Filippo Turetta, reo confesso dell’omicidio di Giulia Cecchettin, è difeso dall’avvocato Giovanni Caruso, professore ordinario di Diritto penale nell’Università di Padova.

In un Paese normale non sarebbe, di per sé, una notizia tale da giustificare un articolo di giornale; al massimo la cronaca giudiziaria dedicherebbe a questa informazione il giusto spazio quando riferisce le posizioni o le iniziative delle parti. Invece, in Italia se ne parla. Eccome. Infatti, sono state raccolte un paio di centinaia di firme per invitare l’avvocato Caruso a lasciare la difesa dell’indagato e soprattutto per sollecitare l’Università a dissuaderlo dal portare a termine il suo mandato.

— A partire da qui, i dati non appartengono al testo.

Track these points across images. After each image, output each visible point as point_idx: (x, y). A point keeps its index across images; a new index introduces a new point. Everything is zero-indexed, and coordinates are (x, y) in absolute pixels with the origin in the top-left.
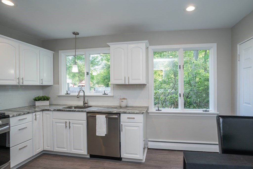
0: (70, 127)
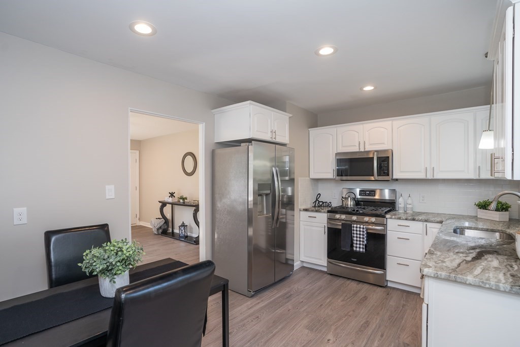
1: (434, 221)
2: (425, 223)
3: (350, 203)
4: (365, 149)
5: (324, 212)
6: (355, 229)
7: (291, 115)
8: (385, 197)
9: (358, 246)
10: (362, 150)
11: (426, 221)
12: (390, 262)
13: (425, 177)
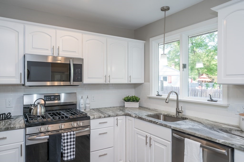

L’Università ha risposto sollecitamente nell’unico modo possibile: il professor Caruso è del tutto libero di scegliere i suoi clienti e autonomo nello svolgimento della sua attività professionale. Una presa di posizione scontata ma importante perché, a volte, può essere necessario ribadire concetti ovvi. Che tanto ovvi, in effetti, non devono essere o che, comunque, non lo sono per tutti se un gruppo di cittadini ha sentito il bisogno di riunirsi virtualmente con lo scopo di privare Turetta dell’avvocato che si è scelto nonostante l’articolo 24 della Costituzione definisca la difesa come un “diritto inviolabile in ogni stato e grado del procedimento”. Condivido fino in fondo, allora, la presa di posizione di Francesco Petrelli, presidente dell’Unione delle Camere Penali Italiane, che su questo stesso giornale ha definito la petizione diffusa nel caso Turetta “uno schiaffo allo Stato di diritto”. E vorrei aggiungere ancora qualcosa a proposito del ruolo di un professore di Diritto penale nell’Università e rispetto ai suoi studenti. Sono certo che non ci abbia pensato neppure un momento.

Ma se, per ipotesi, subendo le pressioni di una frangia dell’opinione pubblica, il professor Caruso avesse rinunciato all’incarico, che insegnamento avrebbe dato ai suoi alunni? Con quale idea della giustizia e dei diritti fondamentali sarebbero usciti dalla sua aula i futuri giuristi iscritti all’Università di Padova? Mia figlia studia Giurisprudenza nell’Università Statale di Milano. Cosa vorrei per lei? Vorrei che ricevesse – e so che riceve dai suoi professori e dall’Università italiana – lo stesso insegnamento che Alan Dershowitz, uno dei più grandi professori di diritto e avvocati contemporanei, indirizzava ai suoi alunni. «Dico ai miei studenti – ha dichiarato Dershowitz – che se mai si sentissero a loro agio con il ruolo di avvocato difensore penale, sarebbe ora di smettere. Dovrebbe essere una fonte costante di disagio perché hai a che fare con un’incredibile ambiguità morale e ti è stato assegnato un ruolo che non è invidiabile». E del resto il professore americano preparava processi come quello a O. J Simpson o quello a Claus von Bulow ( casi di omicidio e di tentato omicidio sui quali sono stati pubblicati saggi e romanzi e girati film) con l’aiuto dei suoi alunni proprio perché imparassero “sul campo” il significato più profondo dei diritti dell’uomo con cui deve fare i conti il sistema punitivo di uno Stato democratico.

Per Harvard l’insegnamento di Dershowitz e il suo metodo sono stati un fiore all’occhiello. Per l’Università di Padova lo è il professor Caruso.